### Work instruction
Lines containing "UART单板双串口交互结果" should be pulled from the material below.

START Information

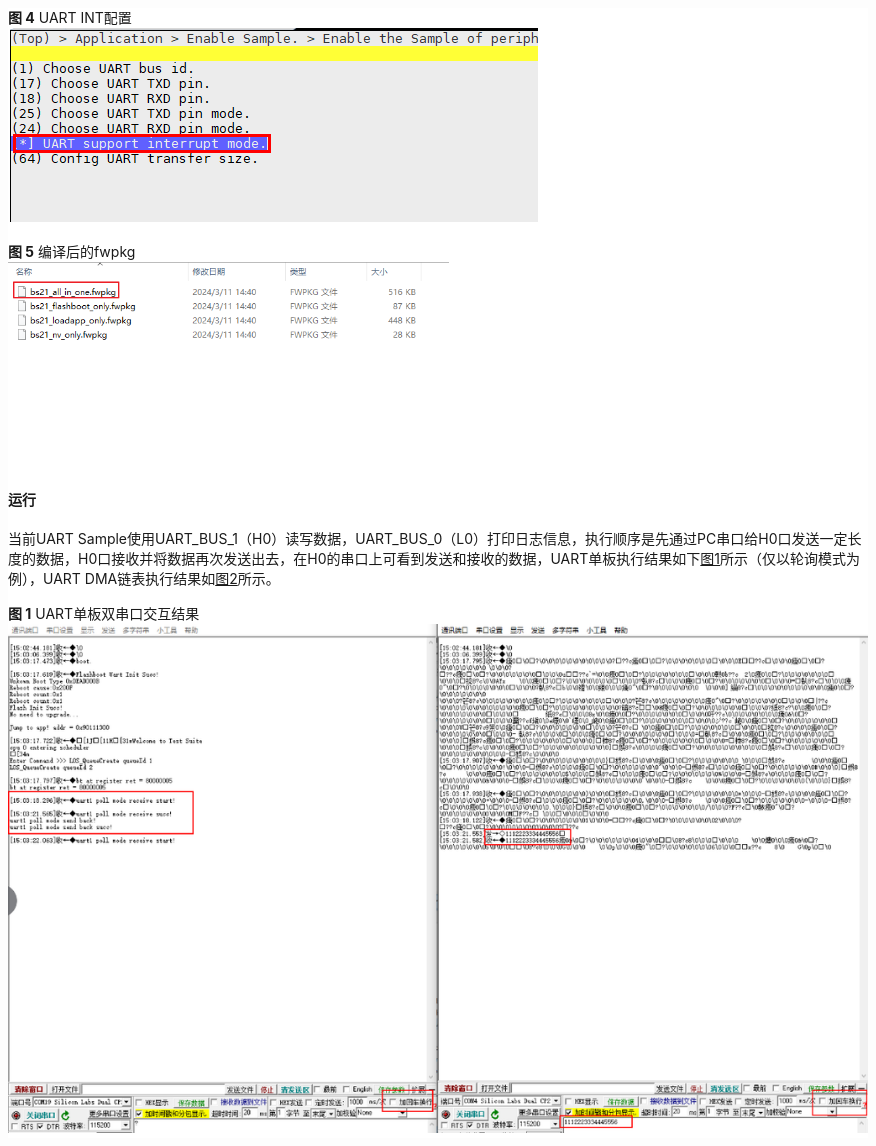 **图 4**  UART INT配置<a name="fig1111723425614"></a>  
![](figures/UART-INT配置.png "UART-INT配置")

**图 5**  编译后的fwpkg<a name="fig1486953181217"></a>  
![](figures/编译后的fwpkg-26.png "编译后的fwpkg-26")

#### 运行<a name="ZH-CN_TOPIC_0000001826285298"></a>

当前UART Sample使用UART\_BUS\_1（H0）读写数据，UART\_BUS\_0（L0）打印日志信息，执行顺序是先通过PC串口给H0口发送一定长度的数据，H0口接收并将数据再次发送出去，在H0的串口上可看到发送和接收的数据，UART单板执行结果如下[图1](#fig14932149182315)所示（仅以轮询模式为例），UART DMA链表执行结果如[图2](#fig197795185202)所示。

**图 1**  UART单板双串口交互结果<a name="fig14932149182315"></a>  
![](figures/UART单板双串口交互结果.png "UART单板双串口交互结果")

END Information

### Solution to the problem
**图 1**  UART单板双串口交互结果<a name="fig14932149182315"></a>  
![](figures/UART单板双串口交互结果.png "UART单板双串口交互结果")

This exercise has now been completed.